認知症患者の約60%はアルツハイマー型認知症で、約20%は脳血管性の認知症といわれている。近年、アルツハイマー型認知症の患者の6割が遺伝的要因を持っていることが分かってきた。特に、アポリポたんぱくE(以下「ApoE」、読みは「アポイー」)の対立遺伝子のひとつ、ApoEε4(以下、ApoE4)を持っている人の発症率が高いことが分かっているという。国立長寿医療研究センター理事長・総長の鳥羽研二さんに話を聞いた。(アポリポたんぱくは、血液中のコレステロールや脂肪の運搬にかかわるたんぱくの一つで、それを決める遺伝子にε2,3,4がある)

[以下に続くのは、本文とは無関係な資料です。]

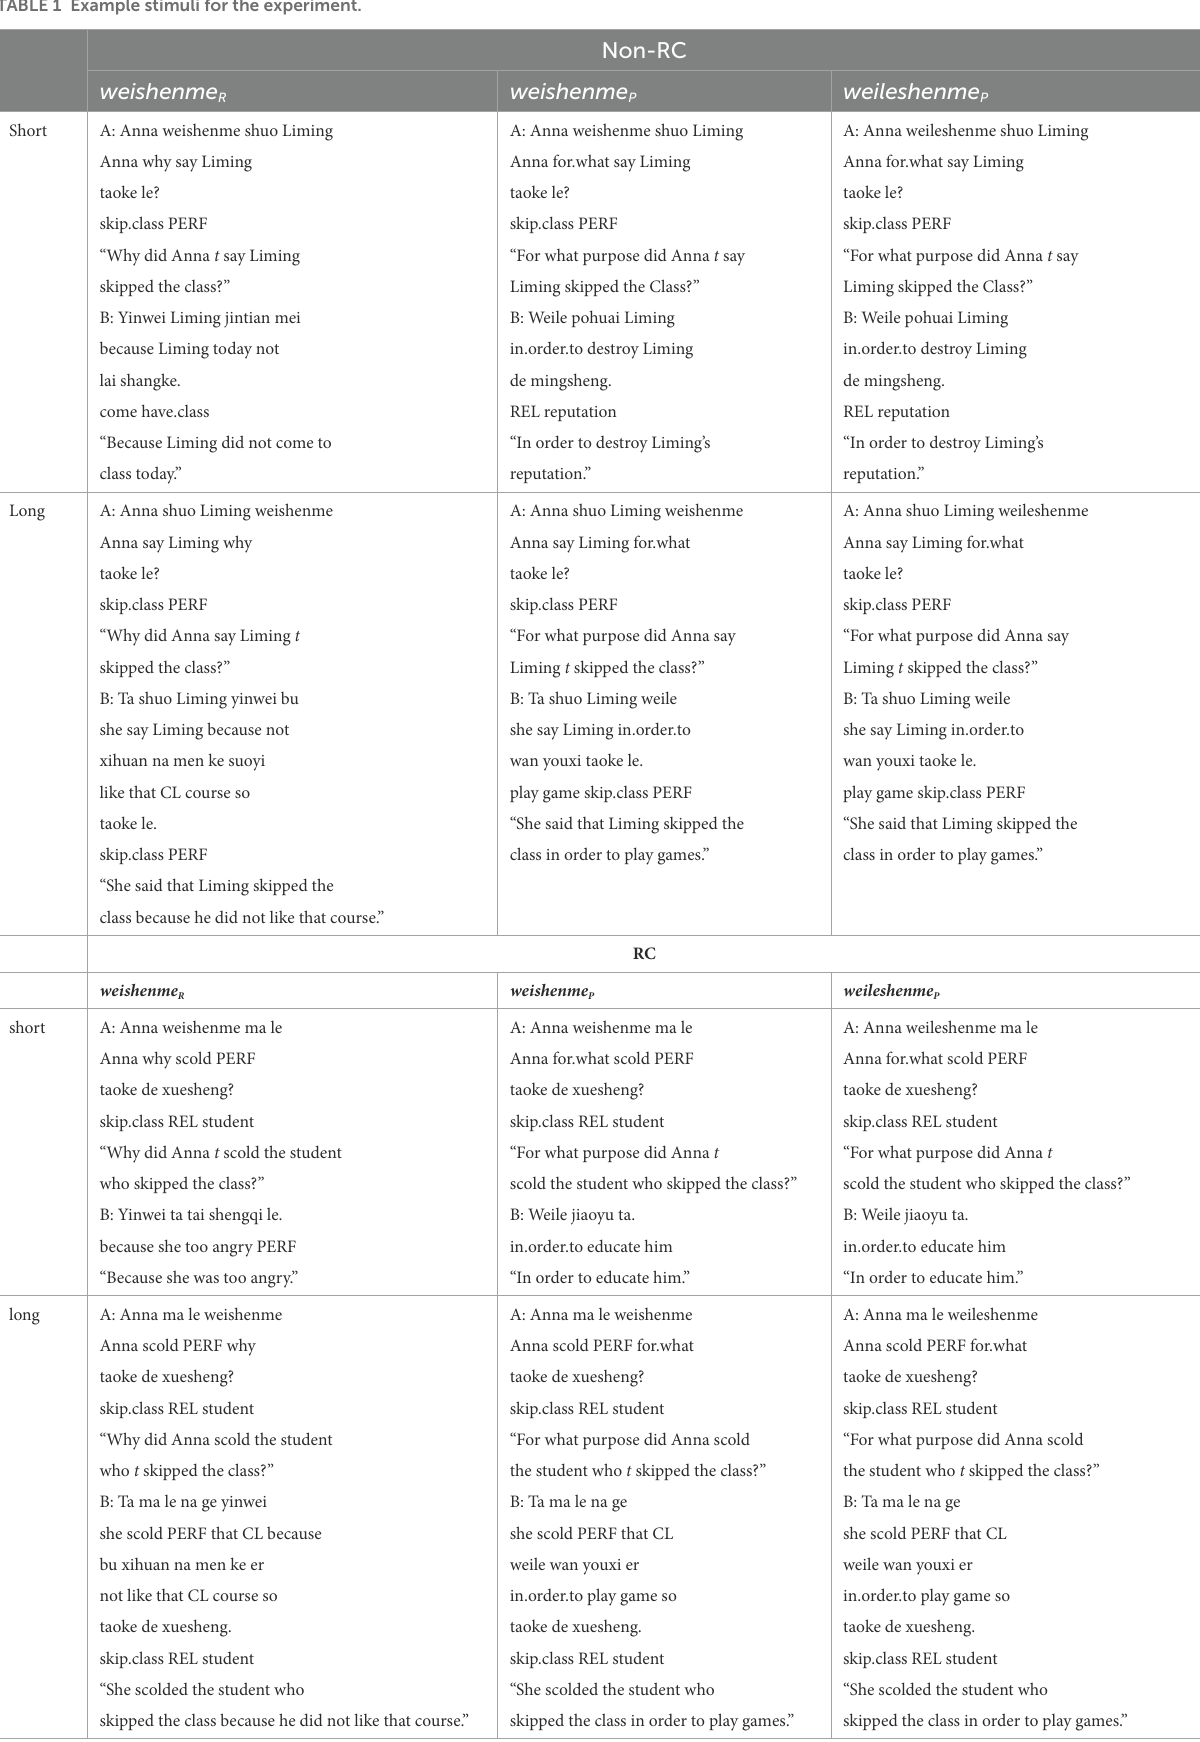
TABLE 1 Example stimuli for the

認知症で最も多いアルツハイマー型認知症は、脳にアミロイドベータと呼ばれる異常なたんぱく質がたまることが原因の一つとされているが、アミロイドベータが蓄積する原因については確かなことはまだ分かっていない。
しかし、アルツハイマー型認知症の発症には加齢や遺伝のほか、糖尿病や高血圧などの生活習慣病が関わっていることがこれまでの研究から分かっている。
また、遺伝要因の中でもApoEの対立遺伝子ε4(以下、ApoE4)が大きく関与していることが分かってきた。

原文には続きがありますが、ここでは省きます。